Excerpted data —
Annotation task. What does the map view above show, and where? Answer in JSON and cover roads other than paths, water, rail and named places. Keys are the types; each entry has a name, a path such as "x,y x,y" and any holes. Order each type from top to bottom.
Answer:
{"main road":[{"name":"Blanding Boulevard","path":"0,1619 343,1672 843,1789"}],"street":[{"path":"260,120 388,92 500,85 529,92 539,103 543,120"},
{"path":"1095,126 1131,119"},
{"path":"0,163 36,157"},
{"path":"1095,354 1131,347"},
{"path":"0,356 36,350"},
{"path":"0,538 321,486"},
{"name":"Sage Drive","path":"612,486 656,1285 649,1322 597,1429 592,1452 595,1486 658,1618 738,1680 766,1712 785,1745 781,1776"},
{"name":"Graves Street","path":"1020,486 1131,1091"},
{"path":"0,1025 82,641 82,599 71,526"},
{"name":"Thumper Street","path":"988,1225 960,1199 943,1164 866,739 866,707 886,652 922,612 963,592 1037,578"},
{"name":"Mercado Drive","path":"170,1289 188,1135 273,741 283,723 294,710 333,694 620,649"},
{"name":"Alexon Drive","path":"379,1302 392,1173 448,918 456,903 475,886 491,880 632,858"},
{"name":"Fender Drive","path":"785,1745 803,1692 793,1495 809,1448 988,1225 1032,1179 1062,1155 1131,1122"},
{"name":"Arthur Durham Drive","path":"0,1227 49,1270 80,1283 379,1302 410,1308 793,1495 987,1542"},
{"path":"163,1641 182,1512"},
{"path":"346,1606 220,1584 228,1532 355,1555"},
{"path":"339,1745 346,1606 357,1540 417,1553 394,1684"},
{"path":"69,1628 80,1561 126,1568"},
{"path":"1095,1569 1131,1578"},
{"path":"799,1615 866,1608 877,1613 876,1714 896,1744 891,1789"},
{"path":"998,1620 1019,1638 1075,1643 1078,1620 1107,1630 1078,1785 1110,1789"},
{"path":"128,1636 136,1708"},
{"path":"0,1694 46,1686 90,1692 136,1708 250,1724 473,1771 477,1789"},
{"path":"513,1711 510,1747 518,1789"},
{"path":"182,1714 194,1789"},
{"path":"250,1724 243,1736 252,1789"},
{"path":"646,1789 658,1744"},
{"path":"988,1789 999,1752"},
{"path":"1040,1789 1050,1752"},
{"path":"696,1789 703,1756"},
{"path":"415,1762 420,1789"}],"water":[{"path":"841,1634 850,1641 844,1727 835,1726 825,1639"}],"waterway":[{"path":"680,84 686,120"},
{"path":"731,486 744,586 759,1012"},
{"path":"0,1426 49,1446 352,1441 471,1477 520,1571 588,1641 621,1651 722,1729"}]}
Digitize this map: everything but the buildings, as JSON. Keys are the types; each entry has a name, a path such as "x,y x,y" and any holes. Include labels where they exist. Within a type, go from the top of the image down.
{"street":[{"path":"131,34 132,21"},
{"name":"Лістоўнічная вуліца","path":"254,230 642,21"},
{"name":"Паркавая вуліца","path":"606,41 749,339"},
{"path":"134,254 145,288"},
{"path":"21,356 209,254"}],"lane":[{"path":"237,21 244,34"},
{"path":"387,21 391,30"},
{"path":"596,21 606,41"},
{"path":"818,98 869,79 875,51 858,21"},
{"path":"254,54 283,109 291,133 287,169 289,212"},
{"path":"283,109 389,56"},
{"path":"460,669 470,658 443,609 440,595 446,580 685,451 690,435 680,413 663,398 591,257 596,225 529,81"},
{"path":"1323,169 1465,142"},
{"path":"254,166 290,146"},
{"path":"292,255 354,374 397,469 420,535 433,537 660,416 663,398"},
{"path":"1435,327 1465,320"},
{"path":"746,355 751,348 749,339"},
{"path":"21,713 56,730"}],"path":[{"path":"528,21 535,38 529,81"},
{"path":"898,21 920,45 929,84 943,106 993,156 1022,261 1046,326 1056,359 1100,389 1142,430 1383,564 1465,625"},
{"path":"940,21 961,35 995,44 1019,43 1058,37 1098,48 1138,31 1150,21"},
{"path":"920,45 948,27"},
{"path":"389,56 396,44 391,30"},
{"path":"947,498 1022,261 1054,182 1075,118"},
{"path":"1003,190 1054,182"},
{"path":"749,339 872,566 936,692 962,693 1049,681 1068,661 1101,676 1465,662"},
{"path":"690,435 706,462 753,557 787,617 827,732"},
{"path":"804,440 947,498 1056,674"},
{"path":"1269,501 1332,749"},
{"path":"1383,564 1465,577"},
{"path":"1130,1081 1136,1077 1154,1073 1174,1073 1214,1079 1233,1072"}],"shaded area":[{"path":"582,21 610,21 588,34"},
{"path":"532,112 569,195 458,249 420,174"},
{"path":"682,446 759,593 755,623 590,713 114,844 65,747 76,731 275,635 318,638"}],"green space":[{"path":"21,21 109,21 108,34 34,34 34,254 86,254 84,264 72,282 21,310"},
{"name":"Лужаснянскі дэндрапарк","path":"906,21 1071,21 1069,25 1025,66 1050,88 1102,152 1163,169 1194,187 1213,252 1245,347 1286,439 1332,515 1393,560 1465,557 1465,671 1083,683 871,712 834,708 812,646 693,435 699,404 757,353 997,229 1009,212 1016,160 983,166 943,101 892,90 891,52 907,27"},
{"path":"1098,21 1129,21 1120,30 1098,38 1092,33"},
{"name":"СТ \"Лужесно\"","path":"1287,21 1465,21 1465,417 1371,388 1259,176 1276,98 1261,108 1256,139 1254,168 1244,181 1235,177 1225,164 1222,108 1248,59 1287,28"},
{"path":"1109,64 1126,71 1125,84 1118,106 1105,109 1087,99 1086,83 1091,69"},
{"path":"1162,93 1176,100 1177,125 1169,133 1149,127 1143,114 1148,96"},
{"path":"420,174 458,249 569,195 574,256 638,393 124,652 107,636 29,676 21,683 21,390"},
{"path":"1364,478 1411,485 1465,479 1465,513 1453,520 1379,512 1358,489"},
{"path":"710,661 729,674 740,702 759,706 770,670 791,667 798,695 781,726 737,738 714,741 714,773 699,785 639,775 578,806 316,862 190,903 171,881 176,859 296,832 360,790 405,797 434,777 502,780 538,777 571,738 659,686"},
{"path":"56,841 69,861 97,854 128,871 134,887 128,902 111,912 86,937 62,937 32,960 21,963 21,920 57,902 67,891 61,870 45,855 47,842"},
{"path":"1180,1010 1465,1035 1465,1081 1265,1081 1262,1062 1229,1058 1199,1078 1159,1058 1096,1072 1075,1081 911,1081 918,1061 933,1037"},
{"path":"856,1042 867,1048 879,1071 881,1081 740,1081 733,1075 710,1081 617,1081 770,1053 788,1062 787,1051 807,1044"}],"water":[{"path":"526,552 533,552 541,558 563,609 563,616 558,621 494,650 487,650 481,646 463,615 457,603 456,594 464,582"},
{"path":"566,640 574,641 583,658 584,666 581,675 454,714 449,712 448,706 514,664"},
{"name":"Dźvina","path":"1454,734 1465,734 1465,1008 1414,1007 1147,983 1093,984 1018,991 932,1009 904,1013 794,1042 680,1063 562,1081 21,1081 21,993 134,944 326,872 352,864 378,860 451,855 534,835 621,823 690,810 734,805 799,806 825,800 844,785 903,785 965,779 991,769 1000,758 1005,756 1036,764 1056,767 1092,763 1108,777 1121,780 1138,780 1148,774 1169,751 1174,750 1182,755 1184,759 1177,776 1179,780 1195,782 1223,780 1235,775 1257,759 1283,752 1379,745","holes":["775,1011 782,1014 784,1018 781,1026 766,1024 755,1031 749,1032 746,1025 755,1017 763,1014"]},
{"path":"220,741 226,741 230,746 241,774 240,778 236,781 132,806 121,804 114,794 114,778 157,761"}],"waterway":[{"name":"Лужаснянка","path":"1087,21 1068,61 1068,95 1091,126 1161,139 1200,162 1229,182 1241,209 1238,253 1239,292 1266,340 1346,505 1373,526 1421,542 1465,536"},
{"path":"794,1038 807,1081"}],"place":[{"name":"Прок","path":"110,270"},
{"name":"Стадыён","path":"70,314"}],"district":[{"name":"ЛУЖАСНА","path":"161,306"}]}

Task prompt — Return only those lines of the records that contain the string "from".

Result of the exercise —
Annotation task. What does the map view above show, and where? Answer in JSON and cover roads other than paths, water, rail and named places. Keys are the types; each entry has a name, a path such as "x,y x,y" and any holes. Order each type from top to bottom.
Digitize this map: everything but the buildings, as JSON. Keys are the types; each entry has a name, a path such as "x,y x,y" and any holes. Include labels where they exist. Within a type, go from the top of the image down.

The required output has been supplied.